• **PROMPT**
Output begins at the line with "ещений и под навесом" and ends at the last line of the records below. Copy each line in that span exactly, and leave out pictures.

** Opening RECORD EXTRACTS block **

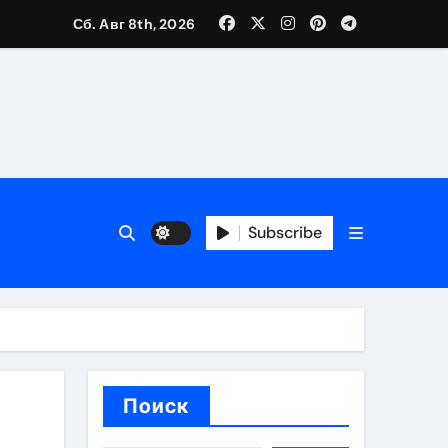
Сб. Авг 8th, 2026
ещений и под навесом
Subscribe
упа
ей производителя и сокращением сроков выполнения
Поиск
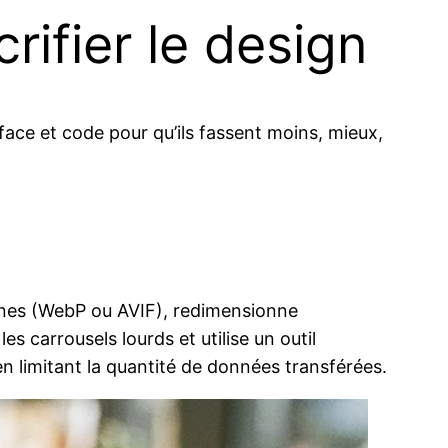
ifier le design
face et code pour qu’ils fassent moins, mieux,
rnes (WebP ou AVIF), redimensionne
es carrousels lourds et utilise un outil
n limitant la quantité de données transférées.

** Closing RECORD EXTRACTS block **

• **EXERCISE ANSWER**
ещений и под навесом
Subscribe
упа
ей производителя и сокращением сроков выполнения
Поиск
ifier le design
face et code pour qu’ils fassent moins, mieux,
rnes (WebP ou AVIF), redimensionne
es carrousels lourds et utilise un outil
n limitant la quantité de données transférées.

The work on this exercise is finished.